Ricardo Araújo Pereira e João Miguel Tavares, apoiados pelos dois restantes comparsas, filaram o dente em Carlos Santos Silva. Usaram um trecho onde este aparece a expressar-se num estado de evidente pressão emocional e falaram dessa pessoa como se a conhecessem de ginjeira. Como se soubessem como é que ela se expressa na normalidade. Como se tivessem tido acesso à sua ficha clínica, à sua biografia em vídeo e fossem especialistas a respeito da sua credibilidade vocal. Falaram dele para o humilhar, não o tendo avisado que iam fazê-lo nem lhe dando nenhuma possibilidade de defesa. Foram milícia e tribunal popular. Uns bravos, pagos para se sentarem em frente ao público e exibirem o que de pior conhecemos no cardápio da natureza humana – no caso, a mercantilização do ódio. Faço votos para que nunca sejam vítimas da violência que espalham soberbos e nada sabujos.

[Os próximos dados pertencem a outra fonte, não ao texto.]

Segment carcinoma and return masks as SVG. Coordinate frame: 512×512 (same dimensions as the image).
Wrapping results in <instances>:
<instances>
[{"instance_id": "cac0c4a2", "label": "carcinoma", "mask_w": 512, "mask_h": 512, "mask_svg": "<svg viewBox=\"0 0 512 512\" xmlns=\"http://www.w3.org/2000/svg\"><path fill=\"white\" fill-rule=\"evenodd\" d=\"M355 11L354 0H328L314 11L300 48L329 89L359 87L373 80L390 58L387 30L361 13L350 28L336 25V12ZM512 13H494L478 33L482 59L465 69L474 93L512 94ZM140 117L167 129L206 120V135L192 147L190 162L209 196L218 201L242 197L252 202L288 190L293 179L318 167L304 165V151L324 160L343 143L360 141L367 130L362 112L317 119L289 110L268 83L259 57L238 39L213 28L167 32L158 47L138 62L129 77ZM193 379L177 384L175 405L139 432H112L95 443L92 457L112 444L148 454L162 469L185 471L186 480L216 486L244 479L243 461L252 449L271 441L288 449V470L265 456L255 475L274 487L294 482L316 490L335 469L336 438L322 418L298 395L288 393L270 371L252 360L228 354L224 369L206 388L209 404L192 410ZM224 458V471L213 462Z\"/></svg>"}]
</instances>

Fique ainda registado o prazer erótico do João Miguel Tavares por ter tido acesso ao registo áudio das declarações dos arguidos e terceiros apanhados em escutas. Quem assim se manifesta publicamente também gostaria de ter acesso ao registo das imagens, pois a lógica é igual. Se ele pudesse ver as expressões faciais de Sócrates e Carlos Santos Silva ao serem interrogados pelos procuradores ou juízes, mais e melhor informação seria recolhida por esta sinistra figura da nossa comunicação social para despachar em programas de televisão e textos em jornais. Só que a lógica deste valente não se detém na observação de documentos audiovisuais, ela pede – e pelas mesmíssimas razões invocadas para festejar o crime da publicação de escutas e interrogatórios – que se esteja presente na mesma sala onde se faça o questionário, pois só assim se poderá literalmente cheirar a presa e observar como ela se contorce, sua e guincha, encharcada em culpa e medo. Finalmente, pede a lógica, nem o estar presente na sala chegará. Só se o João Miguel Tavares pudesse escolher as perguntas a fazer é que descansaria – tal como há dias anunciou num artigo, mutatis mutandis. Descansaria um bocadinho, pois calhando não gostar das respostas partiria com as suas manápulas e alguma ferramenta para o apuro supremo da sua lógica imparável na procura da verdade. Não era, pá?